Y sin embargo se mueve
Entonces, ¿son vanos todos los esfuerzos por dar un giro ecológico a la silvicultura tropical? No, concluyen los autores del estudio, porque ha habido movimientos recientes en el mercado. La Ley Lacey en EE.UU. y el Reglamento de la Unión Europea sobre la madera (EUTR) en Europa han endurecido la normativa de importación en el aspecto legal. Ahora es más difícil que la madera ilegal entre en el comercio europeo.
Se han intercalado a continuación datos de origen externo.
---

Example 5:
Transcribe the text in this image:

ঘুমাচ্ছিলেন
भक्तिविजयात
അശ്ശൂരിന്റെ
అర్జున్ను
Sin embargo, aquí también hay una restricción: la gestión forestal sostenible no es una condición para el origen legal. Muchos países también confirman el origen legal de la madera si procede de talas y las antiguas zonas forestales se utilizan ahora para cultivar maíz forrajero o aceite de palma. Sólo el certificado FSC®, que impone exigencias ecológicas relativamente altas a la silvicultura y las serrerías, sigue ofreciendo una brújula fiable. El EUTR es sólo un primer paso, pero al menos va en la buena dirección.
Más certificación, ¿pero también más mercado?
Ya se observó un aumento significativo de las superficies forestales certificadas en el periodo previo a la nueva normativa más estricta:
Sin embargo, es el consumidor quien decide en última instancia hasta qué punto es sostenible esta evolución positiva. Porque la madera tropical certificada sólo tiene futuro si hay compradores que dan importancia al origen responsable de sus tablas de terraza.
Descargar el estudio de la STTC «Mainstreaming Sustainability in Tropical Timber» (en inglés) (PDF)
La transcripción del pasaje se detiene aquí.